### THINGS TO DO
A. Copy every line of the records below word for word, leaving out the pictures and the Watson Studio known-issues page.
B. Write what comes next in the Watson Studio known-issues page below, starting after its final sentence.

Known issues and limitations for Watson Studio and supplemental services
The following known issues and limitations apply to Watson Studio.
Known issues
-
Known issues for Anaconda Repository for IBM Cloud Pak for Data
-
Known issues for Data Refinery
- Target table loss and job failure when you use the Update option in a Data Refinery flow
- Error opening Data Refinery after shutdown and restart
- Cannot use masked assets in Data Refinery
- Dremio Cloud: Connections fail for Data Refinery flows
- Concatenate operation does not allow you to put the new column next to the original column
- Dremio connection fails with java.lang.NoClassDefFoundError...
- Google BigQuery connection: TRUNCATE TABLE statement fails in Data Refinery flow jobs
- Cannot run a Data Refinery flow job in a Git-based project with a custom Spark environment
- Logs are not available in a Git-based project for Data Refinery flow jobs run with Default Spark & R environments
- Data Refinery flow job fails with an Excel target file when running the job with the Default Data Refinery XS environment
- Data Refinery cannot retrieve a large data set from the Presto connection
-
Known issues for Hadoop integration
-
Known issues for notebooks
-
Known issues for projects
-
Known issues for spaces
Limitations
-
Limitations for assets
-
Limitations for Data Refinery
-
Limitations for Hadoop integration
-
Limitations for jobs
-
Limitations for projects
- Cannot open connected data asset imported with parquet and partitioned parquet files
- Unable to sync deprecated Git projects when all assets have been deleted
- In git-based projects, you cannot preview assets with managed attachments imported from catalogs
- Don't use the Git repository from projects with deprecated Git integration in projects with default Git integration
- Import of a project larger than 1 GB in Watson Studio fails
- Export of a large project in Watson Studio can timeout
- Scheduling jobs is unsupported in git-based projects
- Can't include a Cognos dashboard when exporting a project to desktop
- Can't use connections in a Git repository that require a JDBC driver and were created in a project on another cluster
-
Limitations for notebooks
-
Limitations for data visualizations
Known issues for Anaconda Repository for IBM Cloud Pak for Data
Channel names for Anaconda Repository for IBM Cloud Pak for Data don't support double-byte characters
When you create a channel in Anaconda Team Edition, you can't use double-byte characters or most special characters. You can use only these characters: a-z 0-9 - _
Known issues for Data Refinery
Target table loss and job failure when you use the Update option in a Data Refinery flow
Applies to: 4.8.0 and later
Using the Update option for the Write mode target property for relational data sources (for example Db2) deletes the original target table and the Data Refinery job might fail.
Workaround: Use the Merge option as the Write mode and Append as the Table action
Error opening Data Refinery after shutdown and restart
Applies to: 4.8.7
After shutdown and restart you might encounter a 504 error when trying to re-open Data Refinery.

### RECORD EXTRACTS
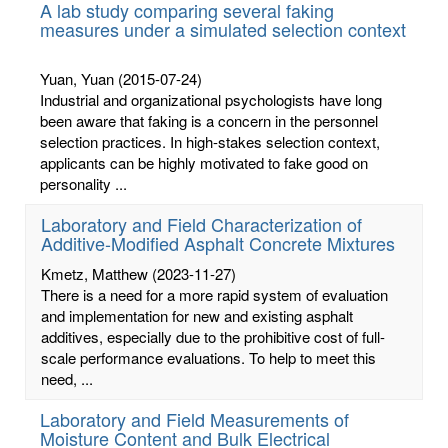
A lab study comparing several faking
measures under a simulated selection context
Yuan, Yuan
(2015-07-24)
Industrial and organizational psychologists have long
been aware that faking is a concern in the personnel
selection practices. In high-stakes selection context,
applicants can be highly motivated to fake good on
personality ...
Laboratory and Field Characterization of
Additive-Modified Asphalt Concrete Mixtures
Kmetz, Matthew
(2023-11-27)
There is a need for a more rapid system of evaluation
and implementation for new and existing asphalt
additives, especially due to the prohibitive cost of full-
scale performance evaluations. To help to meet this
need, ...
Laboratory and Field Measurements of
Moisture Content and Bulk Electrical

### PER-TASK ANSWERS
A.
A lab study comparing several faking
measures under a simulated selection context
Yuan, Yuan
(2015-07-24)
Industrial and organizational psychologists have long
been aware that faking is a concern in the personnel
selection practices. In high-stakes selection context,
applicants can be highly motivated to fake good on
personality ...
Laboratory and Field Characterization of
Additive-Modified Asphalt Concrete Mixtures
Kmetz, Matthew
(2023-11-27)
There is a need for a more rapid system of evaluation
and implementation for new and existing asphalt
additives, especially due to the prohibitive cost of full-
scale performance evaluations. To help to meet this
need, ...
Laboratory and Field Measurements of
Moisture Content and Bulk Electrical

B.
Workaround: The cluster administrator can restart the ibm-nginx pods:
oc delete pod -n ${PROJECT_CPD_INST_OPERANDS} -l component=ibm-nginx
Cannot use masked assets in Data Refinery
Applies to: 4.8.4 and later
For more information, see Cannot use masked assets in Data Refinery in the Known issues and limitations for IBM Knowledge Catalog topic.
Dremio Cloud: Connections fail for Data Refinery flows
Applies to: 4.8.3 and 4.8.4
Fixed in: 4.8.5
If you connect to a Dremio Cloud instance and you run a Data Refinery flow or job, the flow will fail.
Concatenate operation does not allow you to put the new column next to the original column
Applies to: 4.8.3 and later
When you add a step with the Concatenate operation to your Data Refinery flow, and you select Keep original columns and also select Next to original column for the new column position, the step will fail with an error.
You can, however, select Right-most column in the data set.
Dremio connection fails with java.lang.NoClassDefFoundError...
Applies to: 4.8.3
Fixed in: 4.8.4
When you run a Data Refinery flow job with data from a Dremio connection, the job will fail with the error message: java.lang.NoClassDefFoundError: org.apache.arrow.flight.sql.impl.FlightSql$SqlInfo
Google BigQuery connection: TRUNCATE TABLE statement fails in Data Refinery flow jobs
Applies to: 4.8.3 and later
If you run a Data Refinery flow job with data from a Google BigQuery connection and the DDL includes a TRUNCATE TABLE statement, the job will fail.
Cannot run a Data Refinery flow job in a Git-based project with a custom Spark environment
Applies to: 4.8.3
Fixed in: 4.8.4
If you run a Data Refinery flow job in a Git-based project and you use a custom Spark environment, the job will fail.
Workaround: Use one of the default environments: Default Spark 3.4 & R 4.2 or Default Data Refinery XS.
Logs are not available in a Git-based project for Data Refinery flow jobs run with Default Spark & R environments
Applies to: 4.8.3
Fixed in: 4.8.4
In a Git-based project, if you run a Data Refinery flow job with the Default Spark 3.3 & R 4.2 or Default Spark 3.4 & R 4.2 environment, the log file will be unavailable to download.
Workaround: Use the Default Data Refinery XS environment.
Data Refinery flow job fails with an Excel target file when running the job with the Default Data Refinery XS environment
Applies to: 4.8.3
Fixed in: 4.8.4
You might receive an error when you run a Data Refinery flow job with a target Excel file and you use the Default Data Refinery XS environment.
Workaround: Change the target to a different file type or run the job with a Spark & R environment.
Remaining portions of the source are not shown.